In frail and elderly patients with multiple myeloma who are treated in the relapsed setting, a phase 2 trial shows promise of the daratumumab/ixazomib combination when given without dexamethasone.
In frail, elderly patients with relapsed or refractory multiple myeloma, the combination of daratumumab (Darzalex) plus ixazomib (Ninlaro) without dexamethasone demonstrated safety and preliminary efficacy, according to data from the phase 2 IDARA trial (NCT03757221) presented at the 63rd Annual American Society of Hematology Annual Meeting and Exposition.1
Responses were promising, with 24% of patients overall achieving a very good partial response (VGPR) or better; in the group of patients with disease that is refractory to lenalidomide (Revlimid), that rate was 38%.
Frailty is typically associated with poor outcomes in patients with multiple myeloma given high rates of discontinuation from adverse effects (AEs), especially in the setting of relapsed disease. Both daratumumab and ixazomib are approved across various indications in multiple myeloma, and the combination of the 2 agents plus low-dose dexamethasone was previously shown to result in high response rates and improved quality of life in this patient population with frontline disease. However, treatment discontinuation remained high in frail subpopulations, which impacted both progression-free and overall survival (OS).2
The current investigation aimed to determine if the IDARA combination is effective in an elderly subset of patients (>65 years) with relapsed or refractory disease who have a frailty score of 2 or more by the International Myeloma Working Group (IMWG) criteria, with a primary end point of VGRP or better. Other inclusion criteria included having 1 or 2 prior lines of therapy, disease that is naïve to both agents, and ECOG performance status of 2 or less, and adequate bone marrow and organ function.
Patients were treated with 28-day cycles on continuous therapy until disease progression with intravenous daratumumab at 16 mg/kg administered on days 1, 8, 15, and 22 for cycles 1 and 2, days 1 and 15 for cycles 3 through 6, and day 1 of each cycle thereafter. Oral ixazomib at 4 mg was administered on days 1, 8, and 15 of cycles 1 and 2, days 1, 8, and 15 of cycles 3 through 6, and days 1, 8, and 15 of each cycle thereafter.
In 55 patients examined, the median age was 82 years (range, 72-93), with 43 (78%) of those being 80 years of age or older. Most patients (76%) had an IMWG score of 2. International Staging System scores in 41 evaluable patients indicated that most had stage 2 (44%) or 3 (29%) disease. High-risk cytogenetics, indicated by the presence of t(4;14) and/or deletion 17p were noted in 15 out of 46 evaluable patients.
All patients had either 1 (65%) or 2 prior lines of therapy (35%). Of the patients who received lenalidomide in a prior line (67%), 19 (34%) were refractory to treatment. Most patients (64%) had also received bortezomib (Velcade) in a prior line of therapy.

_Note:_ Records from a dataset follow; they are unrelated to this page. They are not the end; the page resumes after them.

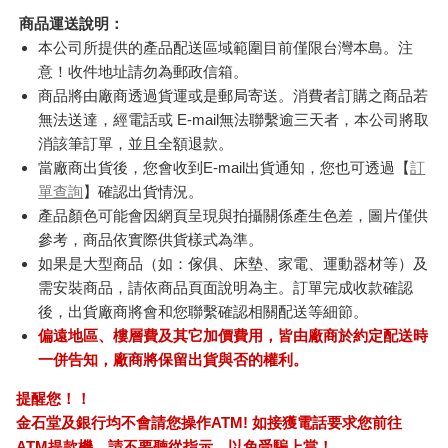
商品運送說明：
本公司所提供的產品配送區域範圍目前僅限台灣本島。注
意！收件地址請勿為郵政信箱。
商品將由廠商透過貨運或是郵局寄送。消費者訂購之商品若
無法送達，經電話或 E-mail無法聯繫逾三天者，本公司將取
消該筆訂單，並且全額退款。
當廠商出貨後，您會收到E-mail出貨通知，您也可透過【
訂
單查詢
】確認出貨情況。
產品顏色可能會因網頁呈現與拍攝關係產生色差，圖片僅供
參考，商品依實際供貨樣式為準。
如果是大型商品（如：傢俱、床墊、家電、運動器材等）及
需安裝商品，請依商品頁面說明為主。訂單完成收款確認
後，出貨廠商將會和您聯繫確認相關配送等細節。
偏遠地區、樓層費及其它加價費用，皆由廠商於約定配送時
一併告知，廠商將保留出貨與否的權利。
提醒您！！
金石堂及銀行均不會請您操作ATM! 如接獲電話要求您前往
ATM提款機，請不要聽從指示，以免受騙上當！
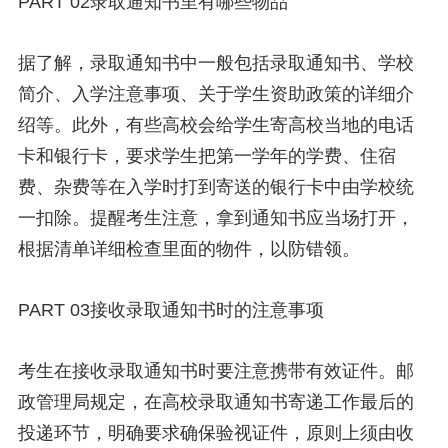
PART 02录取通知书里有哪些物品
据了解，录取通知书中一般包括录取通知书、学校
简介、入学注意事项、关于学生资助政策的详细介
绍等。此外，有些高校会给学生寄高校当地的电话
卡和银行卡，要求学生把第一学年的学费、住宿
费、杂费等在入学时打到寄送的银行卡中由学校统
一扣除。提醒考生注意，拿到通知书应当场打开，
根据清单详细检查里面的物件，以防错领。
PART 03接收录取通知书时的注意事项
考生在接收录取通知书时要注意携带有效证件。邮
政管理局规定，在高校录取通知书寄递工作最后的
投递环节，明确要求确保验视证件，原则上须由收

In all patients evaluable for response (n = 50), the overall response rate (ORR), comprised of partial response or better, was 72%. In the lenalidomide-refractory group (n = 16), the ORR was 75%.
At a median follow-up of 7.6 months (95% CI, 3.8-11.2) in 50 evaluable patients, the median progression-free survival was 16 months (95% CI, 9.9-undefined). OS has yet to be determined.
In total, 30 patients (55%) were continued on treatment at the data cutoff. The 25 patients (45%) who discontinued therapy did so because of progressive disease (29%), AEs (13%), or withdrawal from the study (3%).
There were 2 treatment-related deaths, 1 from daratumumab-related bronchospasm and 1 from ixazomib overdose. Other deaths occurred due to second primary malignancy (2%), disease progression (5%), and infection (7%).
Grade 3 or higher AEs occurred in 23 patients (52%), including thrombocytopenia (16%), hypertension (7%), infection (5%), and gastrointestinal disorder (5%). Drug suspension or discontinuation resulting from ixazomib-related AEs included grade 3/4 thrombocytopenia (n = 2), grade 2 peripheral neuropathy (n = 1), skin rash (n = 1), sepsis (n = 1), and ixazomib overdose (n = 2).
The investigators concluded that the results support the safe use of the combination in this patient group.